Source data
# # #

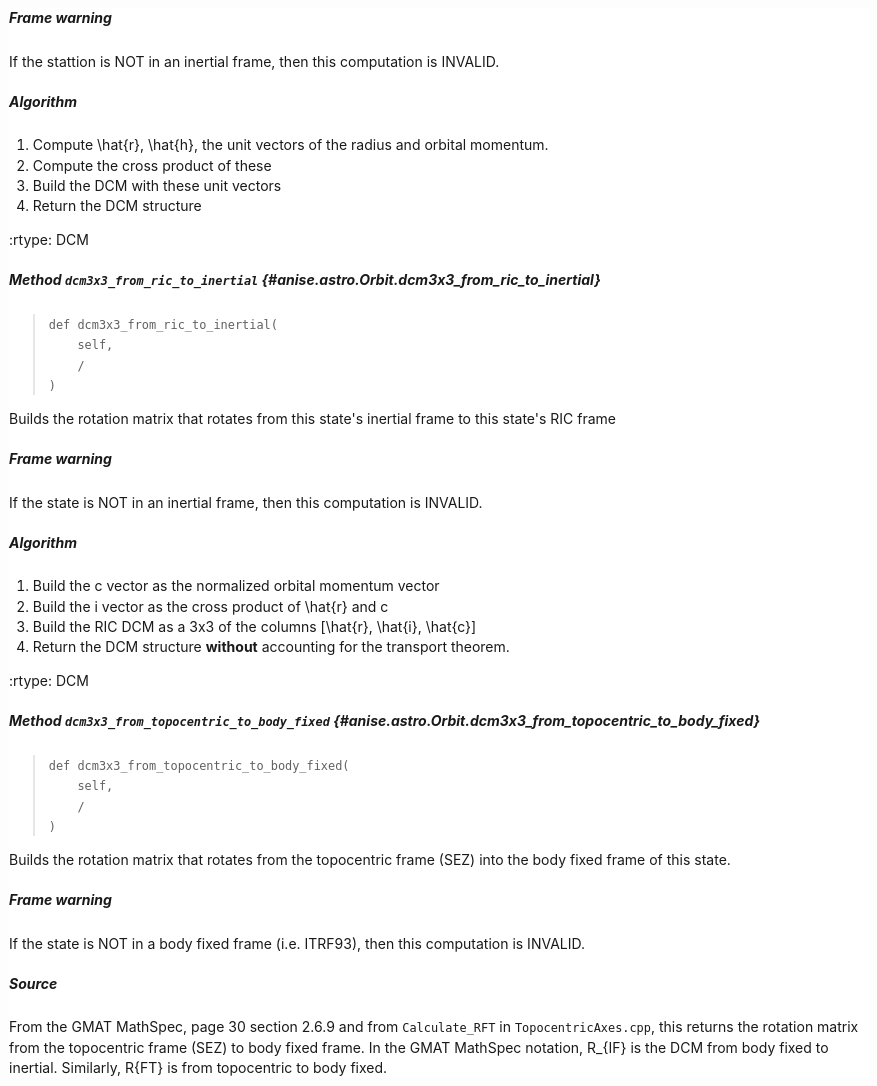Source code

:##### Frame warning
If the stattion is NOT in an inertial frame, then this computation is INVALID.

##### Algorithm
1. Compute \hat{r}, \hat{h}, the unit vectors of the radius and orbital momentum.
2. Compute the cross product of these
3. Build the DCM with these unit vectors
4. Return the DCM structure

:rtype: DCM

    
##### Method `dcm3x3_from_ric_to_inertial` {#anise.astro.Orbit.dcm3x3_from_ric_to_inertial}

>     def dcm3x3_from_ric_to_inertial(
>         self,
>         /
>     )

Builds the rotation matrix that rotates from this state's inertial frame to this state's RIC frame

##### Frame warning
If the state is NOT in an inertial frame, then this computation is INVALID.

##### Algorithm
1. Build the c vector as the normalized orbital momentum vector
2. Build the i vector as the cross product of \hat{r} and c
3. Build the RIC DCM as a 3x3 of the columns [\hat{r}, \hat{i}, \hat{c}]
4. Return the DCM structure **without** accounting for the transport theorem.

:rtype: DCM

    
##### Method `dcm3x3_from_topocentric_to_body_fixed` {#anise.astro.Orbit.dcm3x3_from_topocentric_to_body_fixed}

>     def dcm3x3_from_topocentric_to_body_fixed(
>         self,
>         /
>     )

Builds the rotation matrix that rotates from the topocentric frame (SEZ) into the body fixed frame of this state.

##### Frame warning
If the state is NOT in a body fixed frame (i.e. ITRF93), then this computation is INVALID.

##### Source
From the GMAT MathSpec, page 30 section 2.6.9 and from <code>Calculate\_RFT</code> in <code>TopocentricAxes.cpp</code>, this returns the
rotation matrix from the topocentric frame (SEZ) to body fixed frame.
In the GMAT MathSpec notation, R_{IF} is the DCM from body fixed to inertial. Similarly, R{FT} is from topocentric
to body fixed.

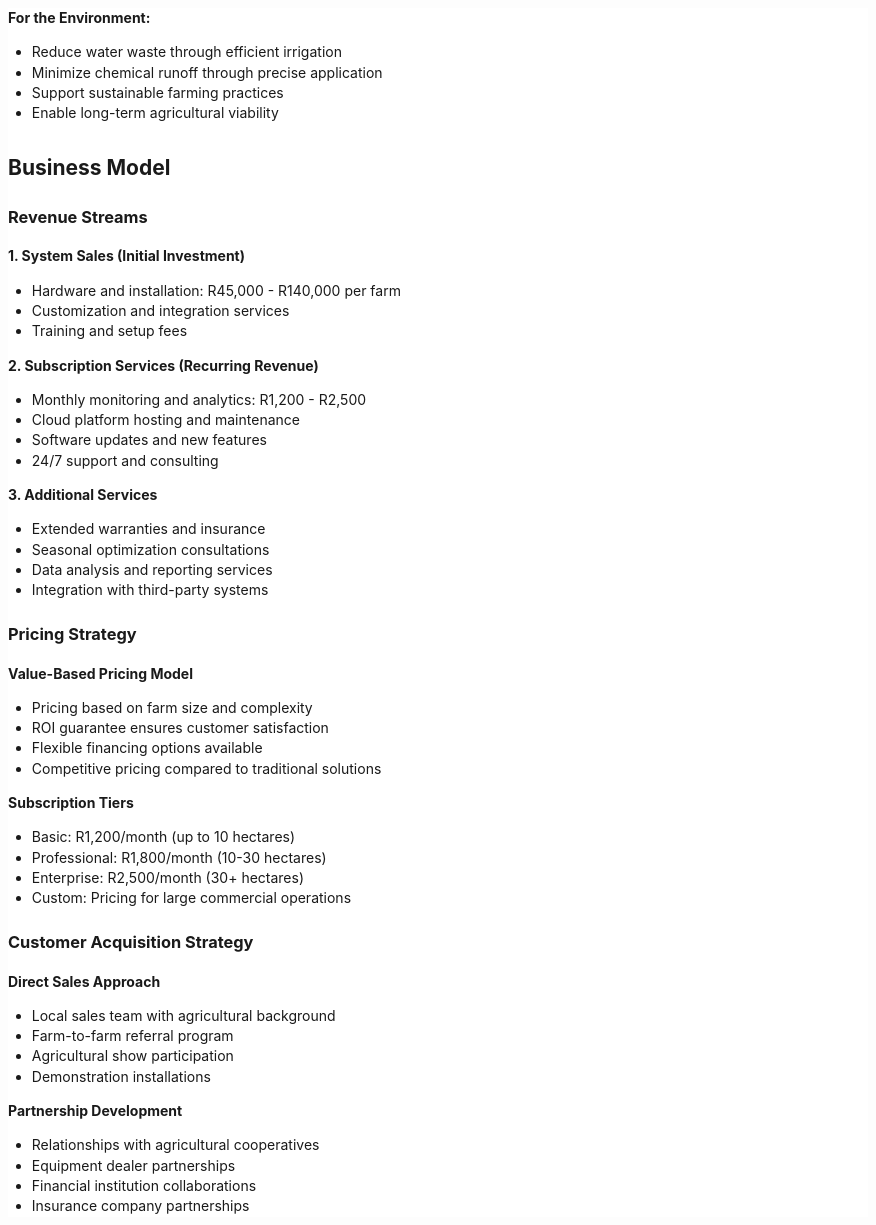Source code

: **For the Environment:**
- Reduce water waste through efficient irrigation
- Minimize chemical runoff through precise application
- Support sustainable farming practices
- Enable long-term agricultural viability

## Business Model

### Revenue Streams

**1. System Sales (Initial Investment)**
- Hardware and installation: R45,000 - R140,000 per farm
- Customization and integration services
- Training and setup fees

**2. Subscription Services (Recurring Revenue)**
- Monthly monitoring and analytics: R1,200 - R2,500
- Cloud platform hosting and maintenance
- Software updates and new features
- 24/7 support and consulting

**3. Additional Services**
- Extended warranties and insurance
- Seasonal optimization consultations
- Data analysis and reporting services
- Integration with third-party systems

### Pricing Strategy

**Value-Based Pricing Model**
- Pricing based on farm size and complexity
- ROI guarantee ensures customer satisfaction
- Flexible financing options available
- Competitive pricing compared to traditional solutions

**Subscription Tiers**
- Basic: R1,200/month (up to 10 hectares)
- Professional: R1,800/month (10-30 hectares)
- Enterprise: R2,500/month (30+ hectares)
- Custom: Pricing for large commercial operations

### Customer Acquisition Strategy

**Direct Sales Approach**
- Local sales team with agricultural background
- Farm-to-farm referral program
- Agricultural show participation
- Demonstration installations

**Partnership Development**
- Relationships with agricultural cooperatives
- Equipment dealer partnerships
- Financial institution collaborations
- Insurance company partnerships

# # #

- Task statement: Write out every line of the source data above word for word, with the pictures omitted.

- Solution to this exercise:
Source code

:##### Frame warning
If the stattion is NOT in an inertial frame, then this computation is INVALID.

##### Algorithm
1. Compute \hat{r}, \hat{h}, the unit vectors of the radius and orbital momentum.
2. Compute the cross product of these
3. Build the DCM with these unit vectors
4. Return the DCM structure

:rtype: DCM

    
##### Method `dcm3x3_from_ric_to_inertial` {#anise.astro.Orbit.dcm3x3_from_ric_to_inertial}

>     def dcm3x3_from_ric_to_inertial(
>         self,
>         /
>     )

Builds the rotation matrix that rotates from this state's inertial frame to this state's RIC frame

##### Frame warning
If the state is NOT in an inertial frame, then this computation is INVALID.

##### Algorithm
1. Build the c vector as the normalized orbital momentum vector
2. Build the i vector as the cross product of \hat{r} and c
3. Build the RIC DCM as a 3x3 of the columns [\hat{r}, \hat{i}, \hat{c}]
4. Return the DCM structure **without** accounting for the transport theorem.

:rtype: DCM

    
##### Method `dcm3x3_from_topocentric_to_body_fixed` {#anise.astro.Orbit.dcm3x3_from_topocentric_to_body_fixed}

>     def dcm3x3_from_topocentric_to_body_fixed(
>         self,
>         /
>     )

Builds the rotation matrix that rotates from the topocentric frame (SEZ) into the body fixed frame of this state.

##### Frame warning
If the state is NOT in a body fixed frame (i.e. ITRF93), then this computation is INVALID.

##### Source
From the GMAT MathSpec, page 30 section 2.6.9 and from <code>Calculate\_RFT</code> in <code>TopocentricAxes.cpp</code>, this returns the
rotation matrix from the topocentric frame (SEZ) to body fixed frame.
In the GMAT MathSpec notation, R_{IF} is the DCM from body fixed to inertial. Similarly, R{FT} is from topocentric
to body fixed.

Source code

: **For the Environment:**
- Reduce water waste through efficient irrigation
- Minimize chemical runoff through precise application
- Support sustainable farming practices
- Enable long-term agricultural viability

## Business Model

### Revenue Streams

**1. System Sales (Initial Investment)**
- Hardware and installation: R45,000 - R140,000 per farm
- Customization and integration services
- Training and setup fees

**2. Subscription Services (Recurring Revenue)**
- Monthly monitoring and analytics: R1,200 - R2,500
- Cloud platform hosting and maintenance
- Software updates and new features
- 24/7 support and consulting

**3. Additional Services**
- Extended warranties and insurance
- Seasonal optimization consultations
- Data analysis and reporting services
- Integration with third-party systems

### Pricing Strategy

**Value-Based Pricing Model**
- Pricing based on farm size and complexity
- ROI guarantee ensures customer satisfaction
- Flexible financing options available
- Competitive pricing compared to traditional solutions

**Subscription Tiers**
- Basic: R1,200/month (up to 10 hectares)
- Professional: R1,800/month (10-30 hectares)
- Enterprise: R2,500/month (30+ hectares)
- Custom: Pricing for large commercial operations

### Customer Acquisition Strategy

**Direct Sales Approach**
- Local sales team with agricultural background
- Farm-to-farm referral program
- Agricultural show participation
- Demonstration installations

**Partnership Development**
- Relationships with agricultural cooperatives
- Equipment dealer partnerships
- Financial institution collaborations
- Insurance company partnerships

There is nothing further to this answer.